The model is based on GPT-2 architecture and demonstrates the potential of native audio processing without the need for separate heads for different modalities.
Although the model is currently overfitting, the fact that it works at all is considered magical and is a significant insight.
Shas Vah has a background in data science and machine learning, with experience in NLP and LMs at Expedia.
The project uses a modified version of the original GPT-2 code, with changes primarily in the data and tokenization process.
Shas discusses the use of the SNACK tokenizer, which converts audio into a hierarchical structure of tokens.
The tokenizer flattens the hierarchical tokens into a sequence for input into the GPT-2 model.
The model was trained on a small dataset from LibriVox, leading to quick overfitting but demonstrating the model's ability to learn the format of the sequence.
The model's ability to generate audio is currently limited by the size of the dataset and the variety of data available.

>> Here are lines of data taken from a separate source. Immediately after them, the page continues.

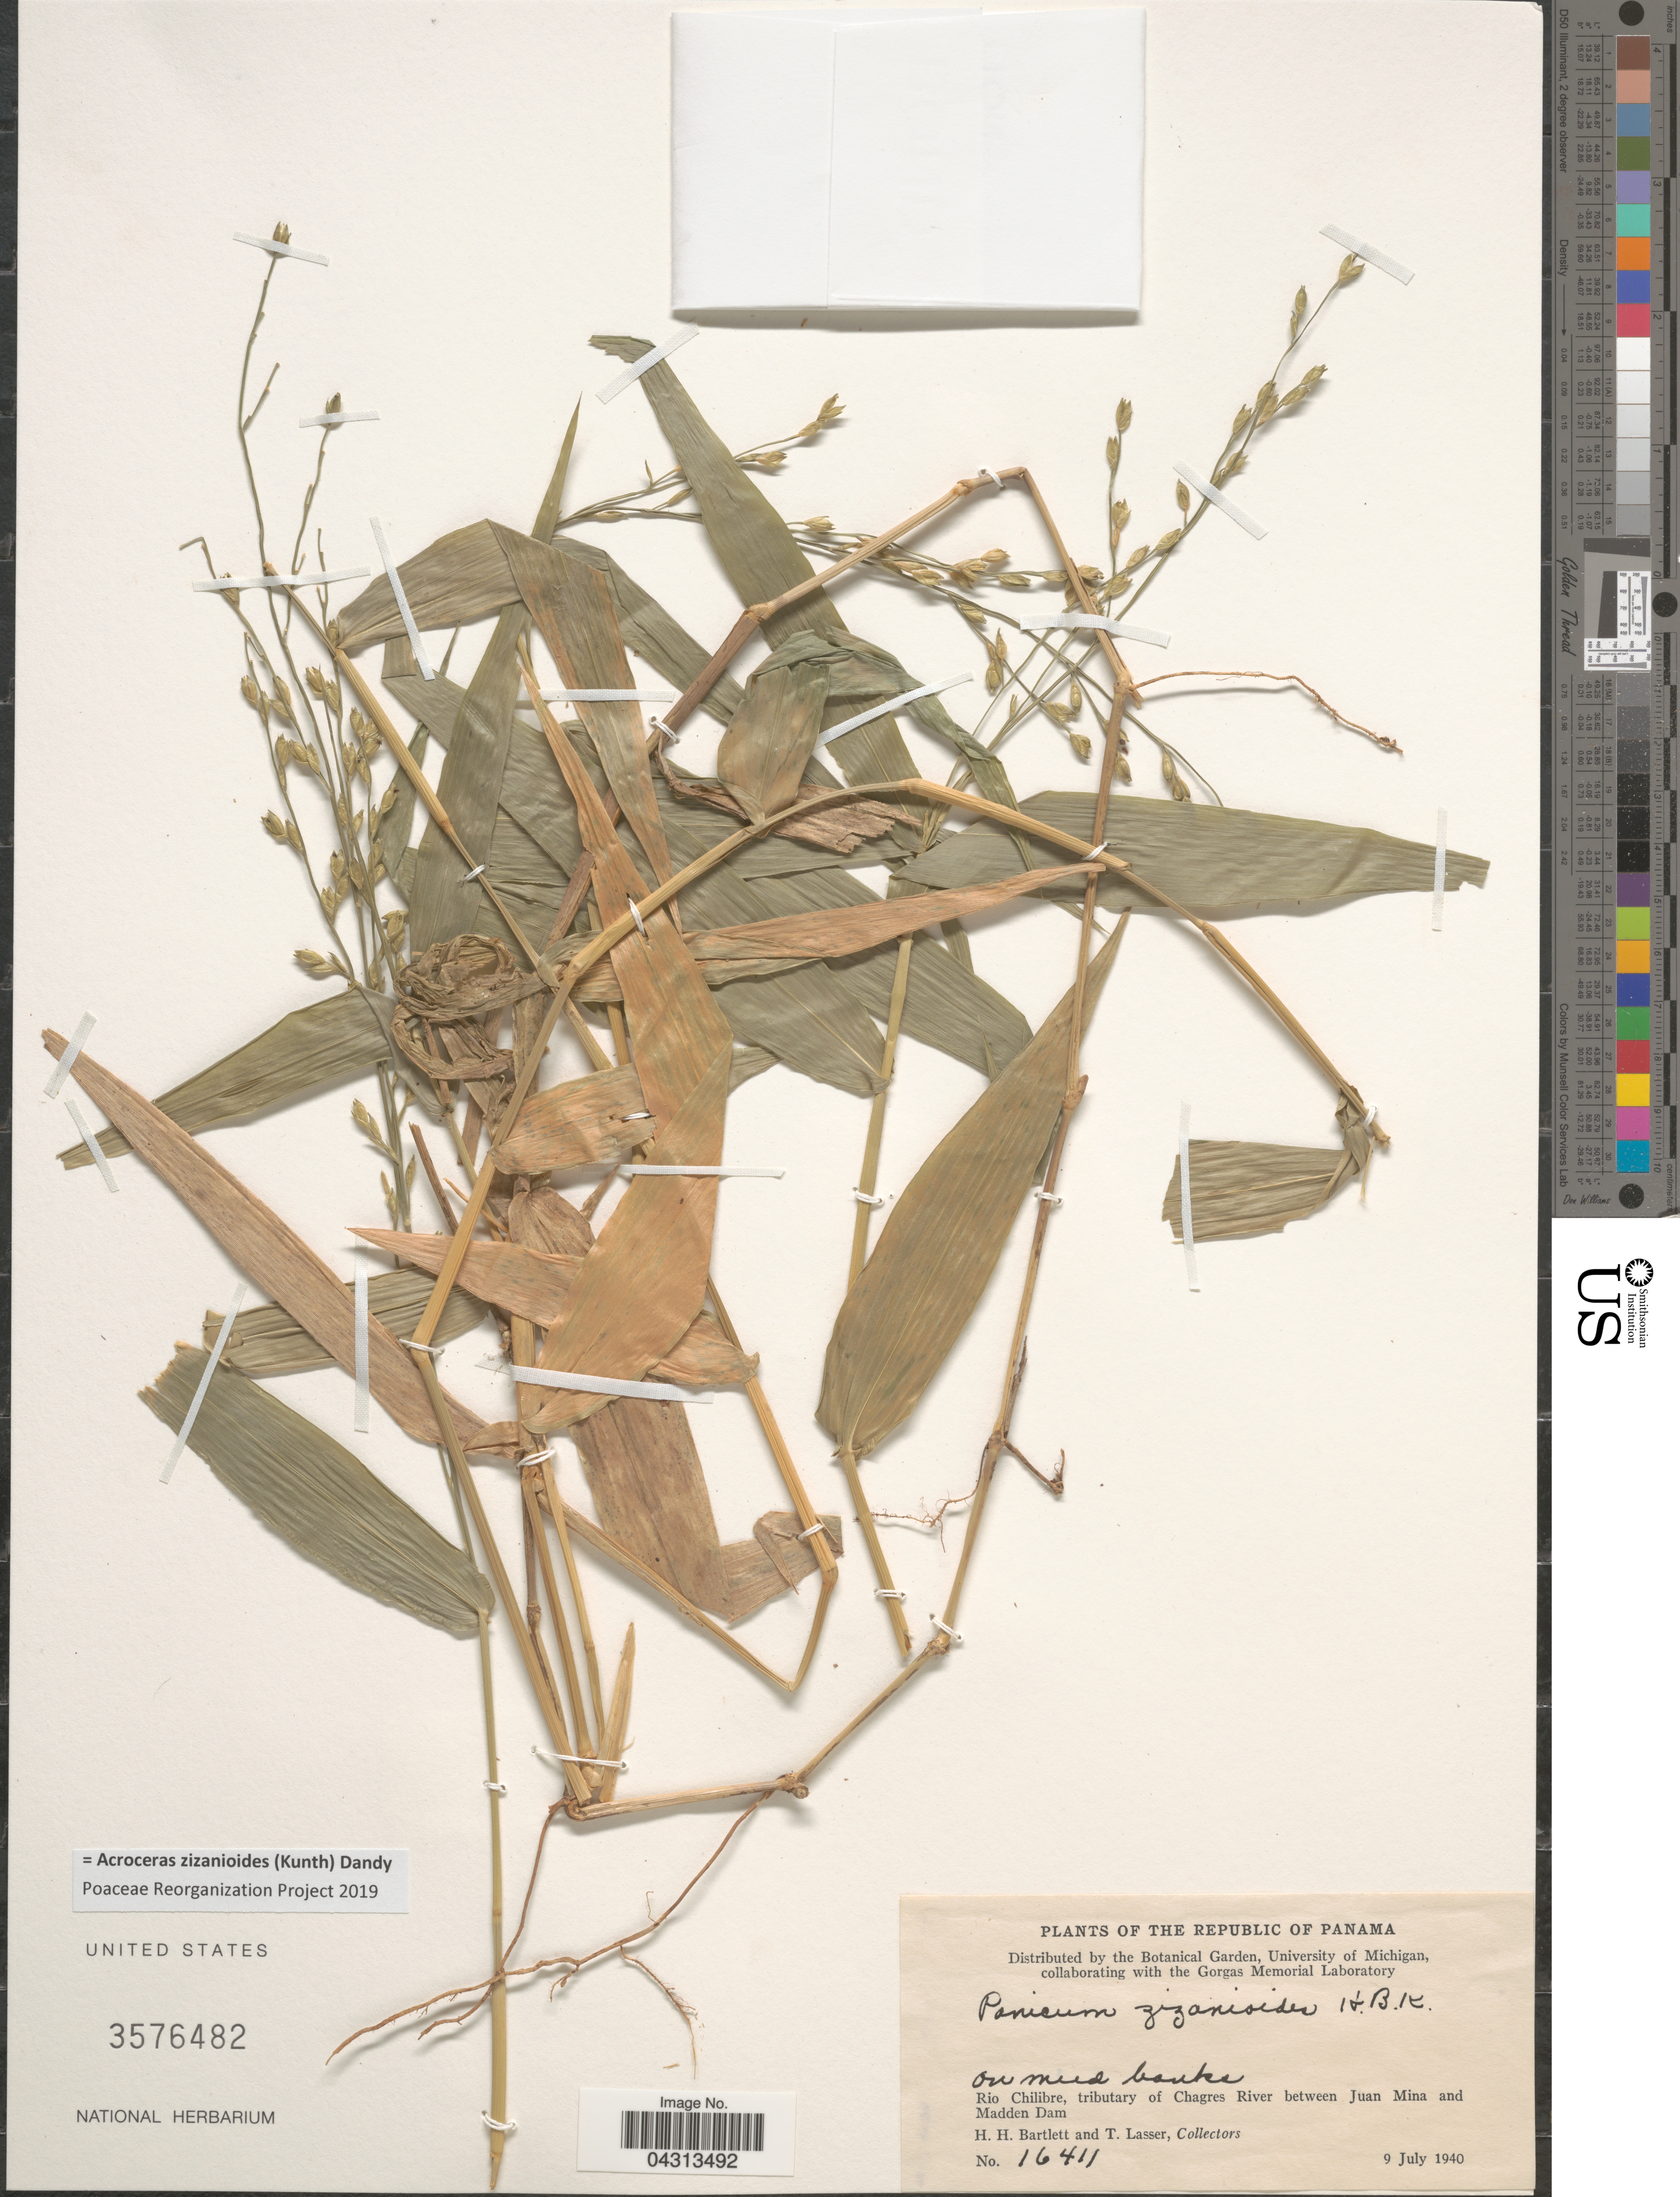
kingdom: Plantae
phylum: Tracheophyta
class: Liliopsida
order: Poales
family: Poaceae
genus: Acroceras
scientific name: Acroceras zizanioides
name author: (Kunth) Dandy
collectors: H. H. Bartlett & T. Lasser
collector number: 16411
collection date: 1940-07-09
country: Panama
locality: The Republic of Panama. On mud banks. Rio Chilibre, tributary of Chagres River between Juan Mina and Madden Dam.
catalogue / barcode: US 3576482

Shas shares his process of training the model, including the use of a single GPU and the compute time required.
The potential for training larger models with more data is discussed, highlighting the need for more substantial datasets.
Shas considers the possibility of training the model on multiple voices and the potential for zero-shot voice cloning.
The conversation touches on the efficiency of LLMs and the potential for running models like Mixol on mobile devices.
Shas is inspired by recent developments in LLMs, such as the ability to run models locally on devices and the potential for training larger models in the future.
The project's implications for multimodal AI and the potential for extending GPT-2's capabilities to other modalities are discussed.
Shas encourages others to experiment with different modalities and datasets, emphasizing that training models is not as difficult as people think.
The interview concludes with Shas sharing his thoughts on the future of LLMs and the importance of experimentation and innovation in the field.